──────── SOURCE DATA ────────
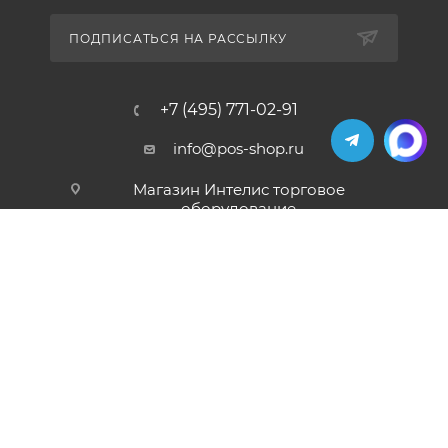
ПОДПИСАТЬСЯ НА РАССЫЛКУ
+7 (495) 771-02-91
info@pos-shop.ru
Магазин Интелис торговое
оборудование
г. Москва, Сущевский вал, д. 5с1А'
2004 - 2026 © Интелис - Торговое Оборудование
магазин онлайн касс и торгового оборудования.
────────
INSTRUCTIONS FOR THE TASK: Please retype every record exactly, leaving the pictures out.

REPLY:
ПОДПИСАТЬСЯ НА РАССЫЛКУ
+7 (495) 771-02-91
info@pos-shop.ru
Магазин Интелис торговое
оборудование
г. Москва, Сущевский вал, д. 5с1А'
2004 - 2026 © Интелис - Торговое Оборудование
магазин онлайн касс и торгового оборудования.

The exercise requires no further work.